Document text —
◇ ◇ ◇ ◇ ◇ ◇ ◇

It could be said that the Silleteros Parade is a gigantic staging, a collective dramaturgy that passes before the spectators as a sequence of episodes that, as a whole, narrates a story. Medellín projects itself to the world with its most festive face by means of this parade.
Little by little, the rural surroundings came to make part of the urban ceremony, from the very moment when the Flowers Festival organizers invited a group of silleteros through the flower merchants of the Cisneros Public Market. Those were the silleteros who used to come down from Santa Elena to stand in front of church atriums and other public markets or to walk through neighborhoods with their silletas full of flowers making a tour of Medellín’s heart.
The great social and esthetic impact of these humble rural characters with their eye-catching load as one of the most salient protagonists of the Fiesta of Liberty and Flowers was immediately translated into an important display of photographs published in the local and the national press, as well as on television and newsreels. The Silleteros Parade had arrived to stay in the nation’s heart as an exceptional show in the national festive calendar.
The routes of the parades of the first fairs emulated the structure and the passage plan of those established by the religious model and ended at the atrium of the Villanueva Cathedral. The monumentality of the altars in the religious model was gradually passed to the silletas of the civic ceremony of the fair. In both cases, the floral trait underlined people’s ceremonial disposition toward the sacred and the profane.

◇ ◇ ◇ ◇ ◇ ◇ ◇

Information provided —
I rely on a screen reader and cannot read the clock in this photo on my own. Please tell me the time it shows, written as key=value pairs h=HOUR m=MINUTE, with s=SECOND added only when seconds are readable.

◇ ◇ ◇ ◇ ◇ ◇ ◇

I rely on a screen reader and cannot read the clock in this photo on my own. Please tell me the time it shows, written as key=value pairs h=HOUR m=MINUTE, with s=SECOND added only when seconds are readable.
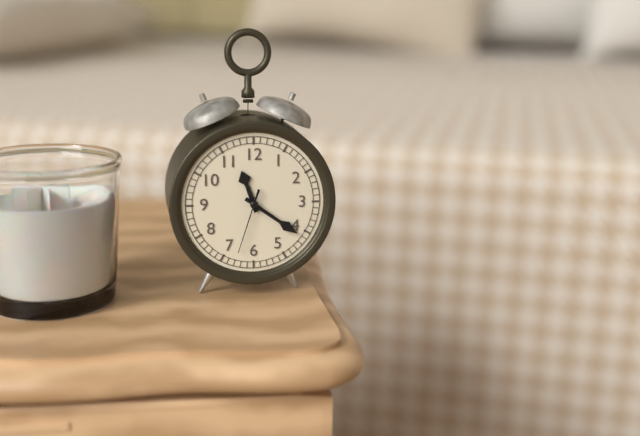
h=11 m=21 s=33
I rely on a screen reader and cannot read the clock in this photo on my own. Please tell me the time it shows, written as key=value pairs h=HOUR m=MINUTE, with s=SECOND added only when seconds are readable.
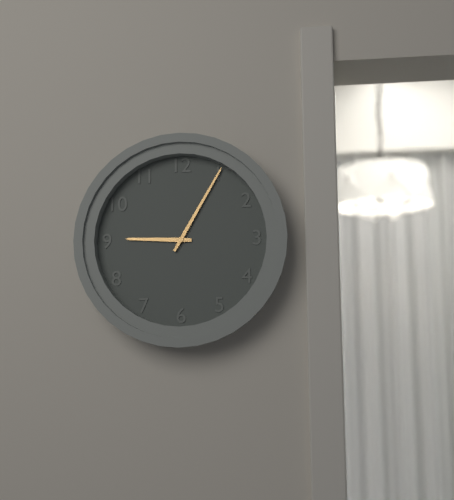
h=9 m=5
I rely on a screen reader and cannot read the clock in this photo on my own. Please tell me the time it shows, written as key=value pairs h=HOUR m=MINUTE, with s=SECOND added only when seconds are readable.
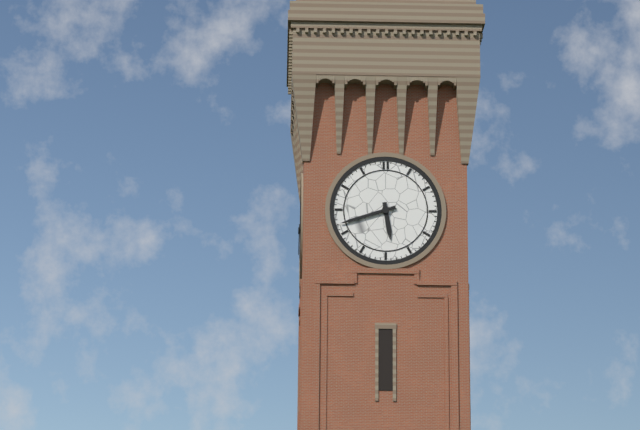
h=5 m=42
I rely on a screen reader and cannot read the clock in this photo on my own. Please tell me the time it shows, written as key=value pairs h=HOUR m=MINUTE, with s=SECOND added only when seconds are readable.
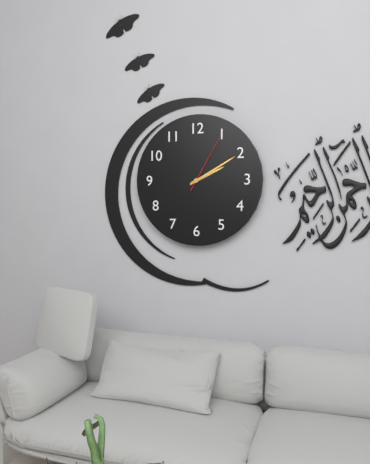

◇ ◇ ◇ ◇ ◇ ◇ ◇

Task set —
1. Decide whether each statement agrees with the passage on the Silleteros Parade, and answer yes or no, quoting the words of the passage that settle it.
(a) The routes of the first fair parades ended at the atrium of the Villanueva Cathedral.
(b) The Flowers Festival organizers invited the silleteros through the flower merchants of the Cisneros Public Market.
(c) The monumentality of the altars in the religious model was gradually abandoned rather than carried over to the civic ceremony.
2. Answer these questions from the passage on the Silleteros Parade.
(a) What face of Medellín does the parade project to the world?
(b) From where did the silleteros use to come down?
(c) In which media were the photographs of the silleteros displayed?
3. Continue the passage on the Silleteros Parade from its last sentence.
These rows come from a different source than the passage on the Silleteros Parade.

Task results —
1.
(a) Yes: "ended at the atrium of the Villanueva Cathedral"
(b) Yes: "through the flower merchants of the Cisneros Public Market"
(c) No: "The monumentality of the altars in the religious model was gradually passed to the silletas of the civic ceremony of the fair."

2.
(a) Its most festive face.
(b) From Santa Elena.
(c) The local and national press, television, and newsreels.

3.
The marching order and the segments that comprise the parade express a hierarchy of scenic items and a sequence of events that catch people’s attention by the display of energy, vigor, plasticity and coordination of the different groups marching along the central avenues of the Antioquian capital.
The march has contrasting rhythms. It can be said that the slow pace of the silleteros carrying a heavy load on their back represents the silent effort of their physical work when working on the furrows. Here, they are surrounded by thundering trumpets and school drums and by the joviality and the happiness of the dancing groups which harmonize with every segment of silletas. All this provokes a lot of excitement in the spectators.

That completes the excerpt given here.